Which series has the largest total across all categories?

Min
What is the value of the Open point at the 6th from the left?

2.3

--------------------------------------------------

Exercise prompt: Express the listing above as a Markdown table with the columns Row and Listing line. Number the rows in order and leave out the blank lines.

Response area:
| Row | Listing line |
|---|---|
| 1 | Which series has the largest total across all categories? |
| 2 | Min |
| 3 | What is the value of the Open point at the 6th from the left? |
| 4 | 2.3 |